[[ TEXT BLOCK open ]]

Open houses can increase the likelihood that your home will sell but it can also increase the potential of theft. “With so many people touring your open house…the most prominent open house security issue during a house showing is thefts and robbery,” said reolink. “KABC reported that more than $150,000 worth of watches, jewelry, and electronics were stolen during an open house in Southern California.”
Use these tips to safeguard your place—and your stuff.
Get some cameras
Security cameras in plain sight can keep thieves from making your home a target and also help you identify them should a burglary occur. You obviously want to place them at any entrance to the home, as well as in other key spots like home offices and bedroom closets where thieves may be lurking.
While you can’t get rid of everything of value (TVs can stay), taking other high-value items out of the house when strangers are going to be inside is a good idea. That means removing jewelry, expensive collectibles, and important papers, or locking them in a safe. Don’t leave bank statements or any other financial information around, and make sure things like passports and house keys are not left out or easy to find. Reolink recommends an area less obvious than the dresser drawer. “Don’t hide anything in your top dresser drawer (a go-to spot for thieves).”
Watch the medicine
Doing a sweep of medicine cabinets is another important step. Thieves have been known to target open houses specifically for the purpose of finding prescription drugs.
Watch the kids
You can’t stop people from bringing their kids to open houses (nor would you want to if you’re in a family area), but that doesn’t mean you have to be thrilled about them traipsing through your house. Unsupervised kids will likely be touching stuff, especially if toys are accessible. Limiting their access to your kids’ favorite things can help, and so can leaving out a toy or game specifically for the purpose of attracting and wrangling little hands.
Make sure you’re insured
It’s a good idea to check with your insurance agent to make sure you’re covered should something happen in the home during an open house or showing. Going room to room and taking pictures can help with documentation should you need to provide it.
Set the expectation with your real estate agent
“Ask the realtor to walk through the home and yard before the open house, to ensure no one is there when the open house begins. Then, ask the realtor to check periodically during the open house to make sure rooms that are expected to be empty are really empty,” said Travelers. “When the realtor is taking prospective buyers through the house, suggest that he or she follow them and give directions from behind — for example, ‘The dining room is on your right,’ rather than having visitors follow. Additionally, turn on all lights throughout the house. This is better for marketing the home and provides another layer of safety. At the end of the open house, ask the realtor to again walk through the entire home and check that rooms and closets are clear before locking up and heading out.”
Insist on staying home
Real estate agents typically ask sellers to vacate the home during open houses and showings, but staying in the home—away from the main entrance and the room where your real estate agent is set up—could deter would-be thieves.

[[ TEXT BLOCK closed ]]
[[ DATA EXTRACT open ]]

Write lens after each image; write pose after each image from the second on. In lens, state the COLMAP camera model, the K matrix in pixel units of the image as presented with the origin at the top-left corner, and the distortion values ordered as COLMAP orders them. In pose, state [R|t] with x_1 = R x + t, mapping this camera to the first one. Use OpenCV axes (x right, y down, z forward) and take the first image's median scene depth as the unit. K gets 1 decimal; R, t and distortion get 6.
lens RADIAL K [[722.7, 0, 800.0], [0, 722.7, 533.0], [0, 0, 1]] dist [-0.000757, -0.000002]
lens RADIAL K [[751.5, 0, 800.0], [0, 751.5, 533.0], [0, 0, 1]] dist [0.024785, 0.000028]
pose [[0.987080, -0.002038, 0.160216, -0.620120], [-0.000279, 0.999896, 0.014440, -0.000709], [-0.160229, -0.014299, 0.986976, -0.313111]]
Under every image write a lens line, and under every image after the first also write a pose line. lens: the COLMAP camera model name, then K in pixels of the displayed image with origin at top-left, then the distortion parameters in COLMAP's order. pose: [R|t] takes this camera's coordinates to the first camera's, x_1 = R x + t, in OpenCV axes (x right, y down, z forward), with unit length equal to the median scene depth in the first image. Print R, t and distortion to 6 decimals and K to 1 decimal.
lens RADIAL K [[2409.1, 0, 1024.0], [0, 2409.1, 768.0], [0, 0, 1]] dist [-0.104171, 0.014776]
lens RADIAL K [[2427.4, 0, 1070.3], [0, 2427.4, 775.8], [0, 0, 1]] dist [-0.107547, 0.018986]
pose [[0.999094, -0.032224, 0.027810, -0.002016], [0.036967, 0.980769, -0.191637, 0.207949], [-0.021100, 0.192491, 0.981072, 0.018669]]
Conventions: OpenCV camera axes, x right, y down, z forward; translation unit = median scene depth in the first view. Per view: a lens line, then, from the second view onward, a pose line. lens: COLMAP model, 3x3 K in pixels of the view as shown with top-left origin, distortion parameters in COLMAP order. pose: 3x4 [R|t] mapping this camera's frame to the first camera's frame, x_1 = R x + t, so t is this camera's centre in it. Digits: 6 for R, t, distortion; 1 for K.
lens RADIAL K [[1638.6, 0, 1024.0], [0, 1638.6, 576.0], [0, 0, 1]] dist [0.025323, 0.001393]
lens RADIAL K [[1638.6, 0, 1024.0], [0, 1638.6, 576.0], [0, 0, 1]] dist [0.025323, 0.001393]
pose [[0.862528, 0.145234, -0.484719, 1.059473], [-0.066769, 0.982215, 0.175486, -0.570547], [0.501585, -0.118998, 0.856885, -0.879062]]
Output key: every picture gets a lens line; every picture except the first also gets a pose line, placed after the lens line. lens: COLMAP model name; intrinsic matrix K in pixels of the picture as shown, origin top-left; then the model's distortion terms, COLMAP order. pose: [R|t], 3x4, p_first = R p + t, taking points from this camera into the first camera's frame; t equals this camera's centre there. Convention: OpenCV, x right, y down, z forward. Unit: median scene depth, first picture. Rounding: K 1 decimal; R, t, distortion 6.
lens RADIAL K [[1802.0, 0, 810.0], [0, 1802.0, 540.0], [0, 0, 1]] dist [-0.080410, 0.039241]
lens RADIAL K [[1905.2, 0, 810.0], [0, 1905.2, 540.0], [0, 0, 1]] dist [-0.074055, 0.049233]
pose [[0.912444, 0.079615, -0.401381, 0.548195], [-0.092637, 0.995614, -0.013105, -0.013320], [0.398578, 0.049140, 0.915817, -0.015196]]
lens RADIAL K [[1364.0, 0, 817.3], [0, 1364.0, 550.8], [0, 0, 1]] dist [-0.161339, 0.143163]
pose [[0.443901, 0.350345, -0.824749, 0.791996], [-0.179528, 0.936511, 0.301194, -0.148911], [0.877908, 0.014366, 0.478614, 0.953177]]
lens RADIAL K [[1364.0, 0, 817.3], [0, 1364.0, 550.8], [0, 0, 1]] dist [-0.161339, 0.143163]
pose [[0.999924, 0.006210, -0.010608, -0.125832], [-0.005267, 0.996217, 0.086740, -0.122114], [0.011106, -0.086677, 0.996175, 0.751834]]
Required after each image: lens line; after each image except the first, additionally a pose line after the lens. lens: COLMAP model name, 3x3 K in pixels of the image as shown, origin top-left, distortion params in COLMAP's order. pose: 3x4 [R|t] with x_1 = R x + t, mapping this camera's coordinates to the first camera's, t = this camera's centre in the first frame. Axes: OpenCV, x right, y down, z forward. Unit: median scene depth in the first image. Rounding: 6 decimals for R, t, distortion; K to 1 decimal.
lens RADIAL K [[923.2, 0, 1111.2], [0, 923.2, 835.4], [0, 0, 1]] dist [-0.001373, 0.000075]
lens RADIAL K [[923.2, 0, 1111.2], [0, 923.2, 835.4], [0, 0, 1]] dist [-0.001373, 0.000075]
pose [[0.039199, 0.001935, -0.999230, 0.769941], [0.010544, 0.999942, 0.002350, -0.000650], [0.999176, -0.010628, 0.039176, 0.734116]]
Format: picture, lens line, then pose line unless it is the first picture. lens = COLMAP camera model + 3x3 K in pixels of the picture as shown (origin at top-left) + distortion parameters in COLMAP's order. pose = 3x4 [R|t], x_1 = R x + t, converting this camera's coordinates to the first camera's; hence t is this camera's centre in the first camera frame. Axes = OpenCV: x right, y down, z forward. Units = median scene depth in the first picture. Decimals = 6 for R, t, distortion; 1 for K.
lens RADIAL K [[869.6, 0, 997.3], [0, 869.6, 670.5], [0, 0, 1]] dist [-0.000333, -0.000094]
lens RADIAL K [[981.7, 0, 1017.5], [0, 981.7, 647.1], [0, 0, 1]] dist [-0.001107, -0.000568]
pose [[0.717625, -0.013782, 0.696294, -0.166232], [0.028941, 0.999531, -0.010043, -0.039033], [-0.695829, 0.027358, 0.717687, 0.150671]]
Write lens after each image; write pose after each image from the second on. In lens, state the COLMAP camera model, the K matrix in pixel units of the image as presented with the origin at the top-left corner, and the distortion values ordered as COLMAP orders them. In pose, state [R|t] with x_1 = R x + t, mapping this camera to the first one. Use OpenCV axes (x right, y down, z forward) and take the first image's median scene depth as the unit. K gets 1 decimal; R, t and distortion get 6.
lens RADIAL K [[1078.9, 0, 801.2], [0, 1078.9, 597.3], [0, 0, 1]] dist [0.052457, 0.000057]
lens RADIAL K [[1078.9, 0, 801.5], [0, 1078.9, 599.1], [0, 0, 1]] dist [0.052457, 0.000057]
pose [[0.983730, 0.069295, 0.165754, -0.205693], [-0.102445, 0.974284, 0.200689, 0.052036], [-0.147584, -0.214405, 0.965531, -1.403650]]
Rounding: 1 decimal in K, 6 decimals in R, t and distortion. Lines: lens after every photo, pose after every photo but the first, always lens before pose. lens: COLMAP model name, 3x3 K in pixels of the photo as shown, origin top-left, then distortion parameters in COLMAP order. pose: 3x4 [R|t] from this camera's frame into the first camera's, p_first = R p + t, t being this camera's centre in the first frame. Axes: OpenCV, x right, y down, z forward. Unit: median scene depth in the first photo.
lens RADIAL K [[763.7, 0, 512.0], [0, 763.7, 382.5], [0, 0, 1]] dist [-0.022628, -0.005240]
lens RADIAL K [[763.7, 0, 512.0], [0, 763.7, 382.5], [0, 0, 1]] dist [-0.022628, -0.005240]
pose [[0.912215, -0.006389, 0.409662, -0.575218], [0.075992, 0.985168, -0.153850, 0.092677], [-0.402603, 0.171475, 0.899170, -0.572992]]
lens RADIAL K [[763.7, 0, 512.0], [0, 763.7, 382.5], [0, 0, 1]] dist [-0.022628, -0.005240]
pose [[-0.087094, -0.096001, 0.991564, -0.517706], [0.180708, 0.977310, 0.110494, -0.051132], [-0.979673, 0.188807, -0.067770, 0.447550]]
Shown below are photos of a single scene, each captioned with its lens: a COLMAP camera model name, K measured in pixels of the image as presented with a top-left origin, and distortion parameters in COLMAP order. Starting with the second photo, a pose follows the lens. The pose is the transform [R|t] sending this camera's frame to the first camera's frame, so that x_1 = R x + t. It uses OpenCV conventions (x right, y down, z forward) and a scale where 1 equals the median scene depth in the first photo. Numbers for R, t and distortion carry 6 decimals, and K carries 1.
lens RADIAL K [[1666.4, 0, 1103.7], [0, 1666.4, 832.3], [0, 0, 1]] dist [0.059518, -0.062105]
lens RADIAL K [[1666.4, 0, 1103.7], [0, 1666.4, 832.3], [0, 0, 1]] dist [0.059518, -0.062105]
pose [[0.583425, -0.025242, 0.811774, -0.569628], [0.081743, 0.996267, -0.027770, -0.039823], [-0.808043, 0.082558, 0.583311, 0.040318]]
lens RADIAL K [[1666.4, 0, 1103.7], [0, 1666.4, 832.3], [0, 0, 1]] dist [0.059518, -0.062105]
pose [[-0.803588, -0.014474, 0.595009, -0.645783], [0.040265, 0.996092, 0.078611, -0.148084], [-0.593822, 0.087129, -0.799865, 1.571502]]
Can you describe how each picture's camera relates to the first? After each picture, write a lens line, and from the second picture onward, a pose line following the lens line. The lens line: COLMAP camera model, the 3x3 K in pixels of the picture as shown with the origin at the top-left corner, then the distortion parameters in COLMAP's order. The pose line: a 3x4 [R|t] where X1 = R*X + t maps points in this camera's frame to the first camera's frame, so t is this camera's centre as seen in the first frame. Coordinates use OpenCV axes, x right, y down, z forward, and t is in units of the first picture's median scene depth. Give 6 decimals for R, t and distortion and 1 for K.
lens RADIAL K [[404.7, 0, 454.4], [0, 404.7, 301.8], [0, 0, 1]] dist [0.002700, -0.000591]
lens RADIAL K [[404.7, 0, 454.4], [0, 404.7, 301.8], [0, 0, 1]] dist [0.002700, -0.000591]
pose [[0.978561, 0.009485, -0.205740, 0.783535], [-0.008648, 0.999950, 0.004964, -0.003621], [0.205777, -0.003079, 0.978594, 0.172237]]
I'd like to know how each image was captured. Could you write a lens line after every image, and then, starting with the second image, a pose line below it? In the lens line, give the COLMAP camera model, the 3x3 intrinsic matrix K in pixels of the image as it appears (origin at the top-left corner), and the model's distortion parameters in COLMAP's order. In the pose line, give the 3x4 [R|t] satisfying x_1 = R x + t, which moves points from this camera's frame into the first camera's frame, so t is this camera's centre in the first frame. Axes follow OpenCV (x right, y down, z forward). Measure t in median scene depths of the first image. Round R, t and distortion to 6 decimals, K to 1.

[[ DATA EXTRACT closed ]]

**TO DO**.
A. From the open house security article, list every section heading.
B. Reproduce the passage of the open house security article starting at "While you can’t" and ending at "finding prescription drugs.".
C. Condense the paragraph of the open house security article beginning "Ask the realtor to walk through the home" into a bulleted list that keeps its main facts.
The rows play no part in the work on the open house security article.

**ANSWERS BELOW**.
A.
Get some cameras
Watch the medicine
Watch the kids
Make sure you're insured
Set the expectation with your real estate agent
Insist on staying home

B.
While you can’t get rid of everything of value (TVs can stay), taking other high-value items out of the house when strangers are going to be inside is a good idea. That means removing jewelry, expensive collectibles, and important papers, or locking them in a safe. Don’t leave bank statements or any other financial information around, and make sure things like passports and house keys are not left out or easy to find. Reolink recommends an area less obvious than the dresser drawer. “Don’t hide anything in your top dresser drawer (a go-to spot for thieves).”
Watch the medicine
Doing a sweep of medicine cabinets is another important step. Thieves have been known to target open houses specifically for the purpose of finding prescription drugs.

C.
Travelers advises the following for the realtor:
- Before the open house, walk through the home and yard to make sure no one is there.
- During the open house, check periodically that rooms expected to be empty really are empty.
- When taking prospective buyers through, follow them and give directions from behind instead of having visitors follow.
- Turn on all lights throughout the house, which helps marketing and adds safety.
- At the end, walk through the entire home again and check that rooms and closets are clear before locking up.